A leading law professor has been barred from taking up a senior post at one of Hong Kong's top universities in what some said was a blow to academic freedom as Beijing tries to tighten its grip a year after student-led protests rocked the city.

For more than a century, HKU, one of Asia's top universities, has served as a bastion of liberal education in the city that returned from British to Chinese rule in 1997, producing many of its top politicians, bureaucrats and lawyers.

Hong Kong's constitution guarantees the financial enclave a high degree of autonomy denied in mainland China by its Communist leaders, including academic freedom, broad individual rights and an independent judiciary.

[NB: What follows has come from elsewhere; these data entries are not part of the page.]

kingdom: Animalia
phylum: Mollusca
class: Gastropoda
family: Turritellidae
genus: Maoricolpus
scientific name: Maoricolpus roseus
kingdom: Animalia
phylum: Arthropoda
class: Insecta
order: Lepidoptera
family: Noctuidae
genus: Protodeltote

But the university's governing council, stacked with supporters of the Beijing-backed Hong Kong government, has thwarted the appointment of former HKU law school dean Johannes Chan as a university pro-vice-chancellor.

He had been recommended for the post last year by a university search committee headed by HKU's president after a global recruiting drive.

Liberals see Professor Chan's blocked appointment as part of a broad move to limit academic freedom at an institution whose students and academics played a big role in 79 days of protests last year that saw thousands take to the streets demanding full democracy.

"It's obvious that the decision was a political one," said Ip Kin-yuen, a lawmaker and head of an HKU alumni association that recently saw 7,800 of its members voice support for Chan.

"Academic freedom will no longer exist after this."

Some students held a candlelight vigil in support of Professor Chan while the student union said they'd consider further protests.